Mexican mayors admit paying gangs to stay alive

Gang members brazenly walk into city halls without warning to collect their extortion money, which amounts to around $800 per month. This happens right under the nose of federal troops who have been deployed since 2006 to crack down on the country’s drug cartels.

A Mexican mayor was having breakfast with his wife in a restaurant when he was gunned down this week. To avoid a similar fate, mayors in the western state of Michoacan admit they must pay off drug cartels.

Wilfrido Flores Villa, interim mayor of the Michoacan town of Nahutzen, was the 31st mayor to be killed in Mexico since a spiral of drug-related violence began to engulf the nation in 2006.
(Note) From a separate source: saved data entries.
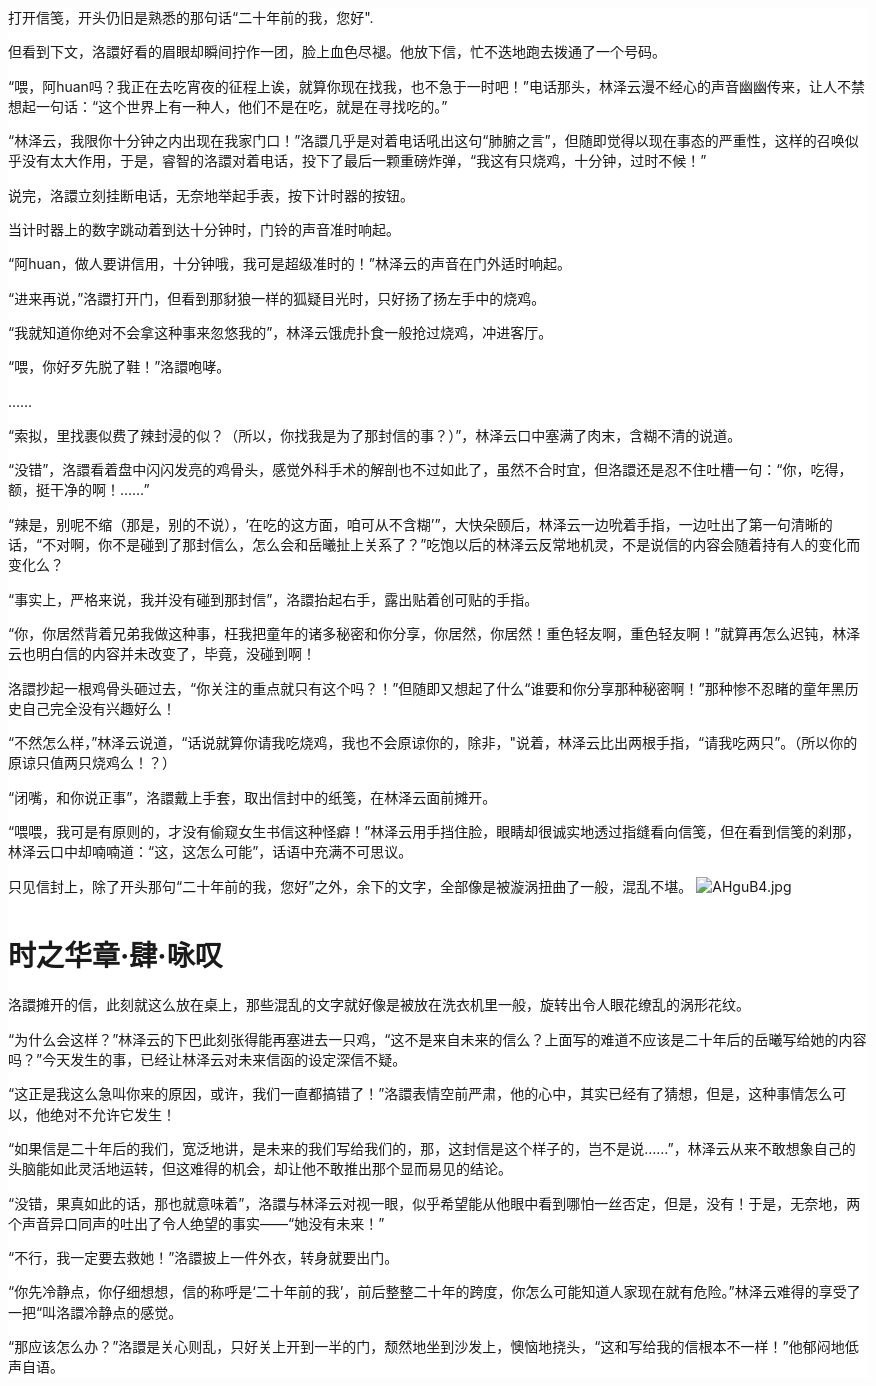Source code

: 打开信笺，开头仍旧是熟悉的那句话“二十年前的我，您好".

但看到下文，洛譞好看的眉眼却瞬间拧作一团，脸上血色尽褪。他放下信，忙不迭地跑去拨通了一个号码。

“喂，阿huan吗？我正在去吃宵夜的征程上诶，就算你现在找我，也不急于一时吧！”电话那头，林泽云漫不经心的声音幽幽传来，让人不禁想起一句话：“这个世界上有一种人，他们不是在吃，就是在寻找吃的。”

“林泽云，我限你十分钟之内出现在我家门口！”洛譞几乎是对着电话吼出这句“肺腑之言”，但随即觉得以现在事态的严重性，这样的召唤似乎没有太大作用，于是，睿智的洛譞对着电话，投下了最后一颗重磅炸弹，“我这有只烧鸡，十分钟，过时不候！”

说完，洛譞立刻挂断电话，无奈地举起手表，按下计时器的按钮。

当计时器上的数字跳动着到达十分钟时，门铃的声音准时响起。

“阿huan，做人要讲信用，十分钟哦，我可是超级准时的！”林泽云的声音在门外适时响起。

“进来再说，”洛譞打开门，但看到那豺狼一样的狐疑目光时，只好扬了扬左手中的烧鸡。

“我就知道你绝对不会拿这种事来忽悠我的”，林泽云饿虎扑食一般抢过烧鸡，冲进客厅。

“喂，你好歹先脱了鞋！”洛譞咆哮。

……

“索拟，里找裹似费了辣封浸的似？（所以，你找我是为了那封信的事？）”，林泽云口中塞满了肉末，含糊不清的说道。

“没错”，洛譞看着盘中闪闪发亮的鸡骨头，感觉外科手术的解剖也不过如此了，虽然不合时宜，但洛譞还是忍不住吐槽一句：“你，吃得，额，挺干净的啊！……”

“辣是，别呢不缩（那是，别的不说），‘在吃的这方面，咱可从不含糊’”，大快朵颐后，林泽云一边吮着手指，一边吐出了第一句清晰的话，“不对啊，你不是碰到了那封信么，怎么会和岳曦扯上关系了？”吃饱以后的林泽云反常地机灵，不是说信的内容会随着持有人的变化而变化么？

“事实上，严格来说，我并没有碰到那封信”，洛譞抬起右手，露出贴着创可贴的手指。

“你，你居然背着兄弟我做这种事，枉我把童年的诸多秘密和你分享，你居然，你居然！重色轻友啊，重色轻友啊！”就算再怎么迟钝，林泽云也明白信的内容并未改变了，毕竟，没碰到啊！

洛譞抄起一根鸡骨头砸过去，“你关注的重点就只有这个吗？！”但随即又想起了什么“谁要和你分享那种秘密啊！”那种惨不忍睹的童年黑历史自己完全没有兴趣好么！

“不然怎么样，”林泽云说道，“话说就算你请我吃烧鸡，我也不会原谅你的，除非，"说着，林泽云比出两根手指，“请我吃两只”。（所以你的原谅只值两只烧鸡么！？）

“闭嘴，和你说正事”，洛譞戴上手套，取出信封中的纸笺，在林泽云面前摊开。

“喂喂，我可是有原则的，才没有偷窥女生书信这种怪癖！”林泽云用手挡住脸，眼睛却很诚实地透过指缝看向信笺，但在看到信笺的刹那，林泽云口中却喃喃道：“这，这怎么可能”，话语中充满不可思议。

只见信封上，除了开头那句“二十年前的我，您好”之外，余下的文字，全部像是被漩涡扭曲了一般，混乱不堪。
![AHguB4.jpg](https://s2.ax1x.com/2019/04/11/AHguB4.jpg)

 # 时之华章·肆·咏叹
 
洛譞摊开的信，此刻就这么放在桌上，那些混乱的文字就好像是被放在洗衣机里一般，旋转出令人眼花缭乱的涡形花纹。

“为什么会这样？”林泽云的下巴此刻张得能再塞进去一只鸡，“这不是来自未来的信么？上面写的难道不应该是二十年后的岳曦写给她的内容吗？”今天发生的事，已经让林泽云对未来信函的设定深信不疑。

“这正是我这么急叫你来的原因，或许，我们一直都搞错了！”洛譞表情空前严肃，他的心中，其实已经有了猜想，但是，这种事情怎么可以，他绝对不允许它发生！

“如果信是二十年后的我们，宽泛地讲，是未来的我们写给我们的，那，这封信是这个样子的，岂不是说……”，林泽云从来不敢想象自己的头脑能如此灵活地运转，但这难得的机会，却让他不敢推出那个显而易见的结论。

“没错，果真如此的话，那也就意味着”，洛譞与林泽云对视一眼，似乎希望能从他眼中看到哪怕一丝否定，但是，没有！于是，无奈地，两个声音异口同声的吐出了令人绝望的事实——“她没有未来！”

“不行，我一定要去救她！”洛譞披上一件外衣，转身就要出门。

“你先冷静点，你仔细想想，信的称呼是‘二十年前的我’，前后整整二十年的跨度，你怎么可能知道人家现在就有危险。”林泽云难得的享受了一把“叫洛譞冷静点的感觉。

“那应该怎么办？”洛譞是关心则乱，只好关上开到一半的门，颓然地坐到沙发上，懊恼地挠头，“这和写给我的信根本不一样！”他郁闷地低声自语。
“The lack of security has affected us. It is something that everybody knows about but doesn’t talk about, because we are afraid of facing organized crime,” said one of five mayors who spoke to AFP on condition of anonymity for fear of reprisals.
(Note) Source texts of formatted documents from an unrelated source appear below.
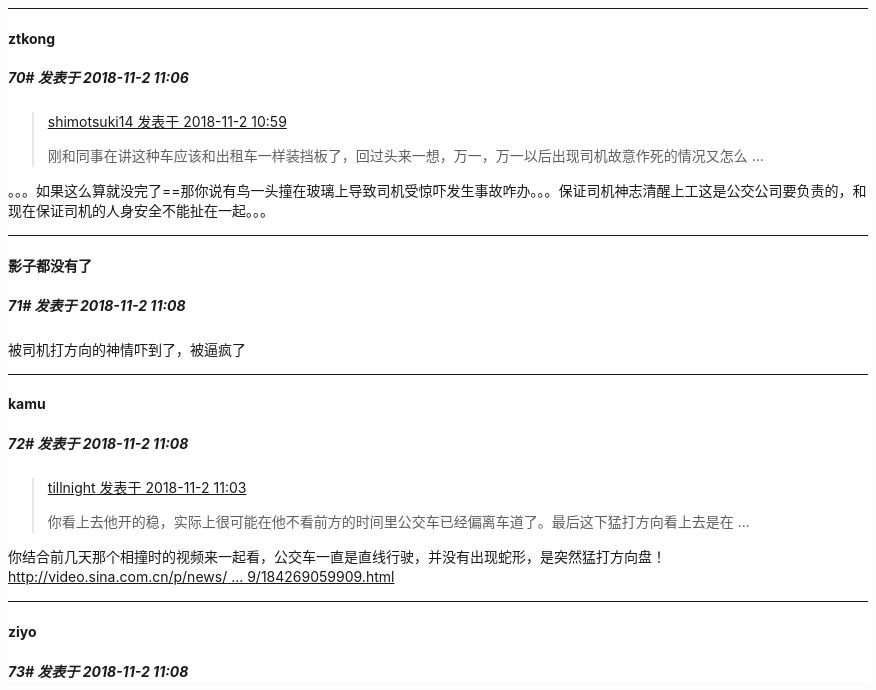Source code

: 





*****

####  ztkong  
##### 70#       发表于 2018-11-2 11:06



<blockquote><a href="httphttps://bbs.saraba1st.com/2b/forum.php?mod=redirect&amp;goto=findpost&amp;pid=41461132&amp;ptid=1787665" target="_blank">shimotsuki14 发表于 2018-11-2 10:59</a>

刚和同事在讲这种车应该和出租车一样装挡板了，回过头来一想，万一，万一以后出现司机故意作死的情况又怎么 ...</blockquote>
。。。如果这么算就没完了==那你说有鸟一头撞在玻璃上导致司机受惊吓发生事故咋办。。。保证司机神志清醒上工这是公交公司要负责的，和现在保证司机的人身安全不能扯在一起。。。







*****

####  影子都没有了  
##### 71#       发表于 2018-11-2 11:08




被司机打方向的神情吓到了，被逼疯了







*****

####  kamu  
##### 72#       发表于 2018-11-2 11:08



<blockquote><a href="httphttps://bbs.saraba1st.com/2b/forum.php?mod=redirect&amp;goto=findpost&amp;pid=41461162&amp;ptid=1787665" target="_blank">tillnight 发表于 2018-11-2 11:03</a>

你看上去他开的稳，实际上很可能在他不看前方的时间里公交车已经偏离车道了。最后这下猛打方向看上去是在 ...</blockquote>
你结合前几天那个相撞时的视频来一起看，公交车一直是直线行驶，并没有出现蛇形，是突然猛打方向盘！
[http://video.sina.com.cn/p/news/ ... 9/184269059909.html](http://video.sina.com.cn/p/news/o/doc/2018-10-29/184269059909.html)







*****

####  ziyo  
##### 73#       发表于 2018-11-2 11:08
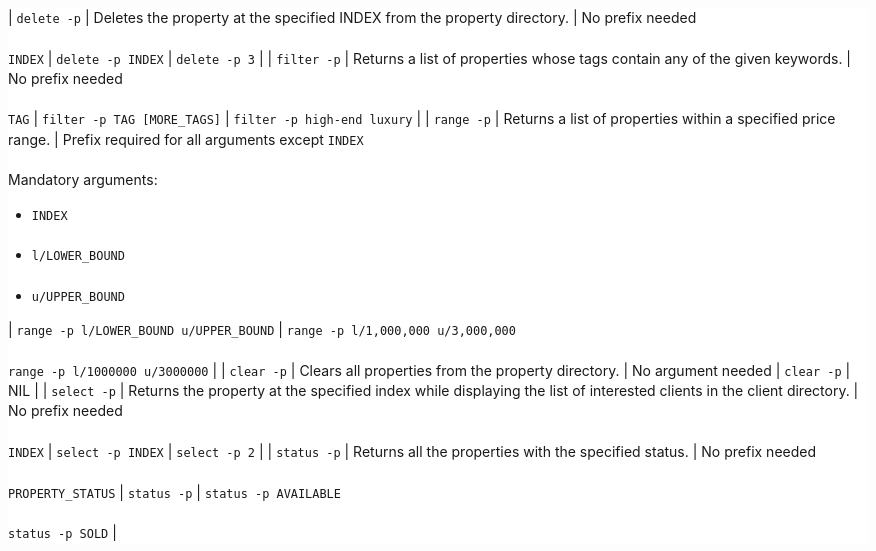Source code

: | `delete -p` | Deletes the property at the specified INDEX from the property directory.                                             | No prefix needed<br><br>`INDEX`                                                                                                                                                                                                                                                                                                                                                                | `delete -p INDEX`                                                                                               | `delete -p 3`                                                                                                                                                                                                                            |
| `filter -p` | Returns a list of properties whose tags contain any of the given keywords.                                           | No prefix needed<br><br>`TAG`                                                                                                                                                                                                                                                                                                                                                                  | `filter -p TAG [MORE_TAGS]`                                                                                     | `filter -p high-end luxury`                                                                                                                                                                                                              |
| `range -p` | Returns a list of properties within a specified price range.                                                         | Prefix required for all arguments except `INDEX`<br><br>Mandatory arguments:<br><ul><li> `INDEX`</li><br><li> `l/LOWER_BOUND`</li><br><li> `u/UPPER_BOUND`</li></ul>                                                                                                                                                                                                                           | `range -p l/LOWER_BOUND u/UPPER_BOUND`                                                                          | `range -p l/1,000,000 u/3,000,000`<br><br>`range -p l/1000000 u/3000000`                                                                                                                                                                 |
| `clear -p` | Clears all properties from the property directory.                                                                   | No argument needed                                                                                                                                                                                                                                                                                                                                                                             | `clear -p`                                                                                                      | NIL                                                                                                                                                                                                                                      |
| `select -p` | Returns the property at the specified index while displaying the list of interested clients in the client directory. | No prefix needed<br><br>`INDEX`                                                                                                                                                                                                                                                                                                                                                                | `select -p INDEX`                                                                                               | `select -p 2`                                                                                                                                                                                                                            |
| `status -p` | Returns all the properties with the specified status.                                                                | No prefix needed<br><br>`PROPERTY_STATUS`                                                                                                                                                                                                                                                                                                                                                      | `status -p`                                                                                                     | `status -p AVAILABLE`<br><br>`status -p SOLD`                                                                                                                                                                                            |

[//]: # (Image to be added later)
[//]: # (Image to be added later)
[//]: # (  ![result for 'find alex david']&#40;images/findAlexDavidResult.png&#41;)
“We have to pay them a tax,” the mayor said. “They don’t leave you a choice. As the saying goes, ‘either cooperate, or it’s your neck.'”

The gangs operating in Michoacan, where the Knights Templar cartel emerged, shake down everybody from the wealthy to the poor. They must all pay up to avoid being kidnapped or killed.

“It’s not something we want to do. It’s something we are forced to do. We have nowhere to flee to. They don’t give you an option,” the mayor said.